Evidências e Contestações da Defesa
Segundo a polícia, imagens de câmeras de segurança flagraram o adolescente no local e momento da agressão. O moletom e o boné que ele usava foram apreendidos. A polícia alega que a família tentou esconder o boné e que o adolescente mentiu em seu depoimento, afirmando estar em casa quando as câmeras o registraram na rua. No entanto, a defesa do jovem nega veementemente que ele tenha agredido Orelha. Os advogados afirmam que não há imagens que mostrem o cão próximo ao adolescente e que ele estava acompanhado de uma amiga durante todo o período registrado pelas câmeras, conversando sobre assuntos pessoais. A omissão sobre a ida à praia, segundo a defesa, foi por “esquecimento”, e a viagem à Disney, onde o adolescente foi apreendido, já estava “pré-agendada”.
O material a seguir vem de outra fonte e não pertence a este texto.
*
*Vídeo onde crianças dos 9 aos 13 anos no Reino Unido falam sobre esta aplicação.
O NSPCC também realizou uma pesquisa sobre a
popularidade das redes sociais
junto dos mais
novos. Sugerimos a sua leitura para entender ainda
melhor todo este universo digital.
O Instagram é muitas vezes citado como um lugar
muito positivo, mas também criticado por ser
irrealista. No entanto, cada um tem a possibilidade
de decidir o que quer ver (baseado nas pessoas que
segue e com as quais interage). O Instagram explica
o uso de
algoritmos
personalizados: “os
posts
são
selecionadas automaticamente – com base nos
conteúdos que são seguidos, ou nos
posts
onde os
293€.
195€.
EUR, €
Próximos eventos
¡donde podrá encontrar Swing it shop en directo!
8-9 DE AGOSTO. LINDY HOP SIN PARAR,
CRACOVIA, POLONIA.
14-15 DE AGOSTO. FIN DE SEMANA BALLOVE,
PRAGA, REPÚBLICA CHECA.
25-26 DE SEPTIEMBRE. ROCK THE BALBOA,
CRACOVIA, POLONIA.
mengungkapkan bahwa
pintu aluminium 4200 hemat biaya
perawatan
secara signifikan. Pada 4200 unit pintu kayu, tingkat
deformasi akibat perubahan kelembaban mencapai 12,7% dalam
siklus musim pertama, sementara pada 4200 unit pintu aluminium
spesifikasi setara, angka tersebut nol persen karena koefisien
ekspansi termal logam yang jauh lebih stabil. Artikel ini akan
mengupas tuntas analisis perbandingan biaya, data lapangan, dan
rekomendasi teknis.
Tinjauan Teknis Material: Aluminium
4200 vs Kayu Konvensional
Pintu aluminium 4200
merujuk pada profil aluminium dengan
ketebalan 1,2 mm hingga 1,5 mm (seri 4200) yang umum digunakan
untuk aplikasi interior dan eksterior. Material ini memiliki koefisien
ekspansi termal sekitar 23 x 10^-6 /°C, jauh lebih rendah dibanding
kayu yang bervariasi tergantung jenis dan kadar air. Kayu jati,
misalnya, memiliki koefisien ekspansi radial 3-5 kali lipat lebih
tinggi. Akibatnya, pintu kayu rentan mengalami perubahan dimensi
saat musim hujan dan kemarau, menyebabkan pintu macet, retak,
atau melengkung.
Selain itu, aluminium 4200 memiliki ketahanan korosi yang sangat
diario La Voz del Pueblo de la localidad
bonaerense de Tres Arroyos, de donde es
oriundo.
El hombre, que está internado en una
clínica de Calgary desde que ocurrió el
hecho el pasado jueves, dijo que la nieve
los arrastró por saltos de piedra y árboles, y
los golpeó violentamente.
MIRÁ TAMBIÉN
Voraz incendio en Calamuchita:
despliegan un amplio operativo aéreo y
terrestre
Próximos Passos: Ministério Público Decide
O inquérito policial foi encaminhado ao Ministério Público, que agora tem a prerrogativa de decidir os próximos passos. A Promotoria pode optar por arquivar o caso, devolver as investigações à Polícia Civil para aprofundamento ou, se considerar as provas suficientes, oferecer a remissão (uma forma de perdão) ou propor uma ação de apuração de ato infracional, que seria o equivalente a um processo penal para menores de idade.
Repercussão e O Contexto Mais Amplo
O caso Orelha gerou grande comoção nacional e reações intensas nas redes sociais. O inquérito inicial investigou treze adolescentes, e quatro deles tiveram suas imagens divulgadas online, sendo associados à morte do cão. O adolescente indiciado é um dos que teve sua identidade exposta publicamente. As repercussões do caso foram tema de reportagem na edição nº 2981 da revista VEJA, evidenciando o impacto social e midiático do evento.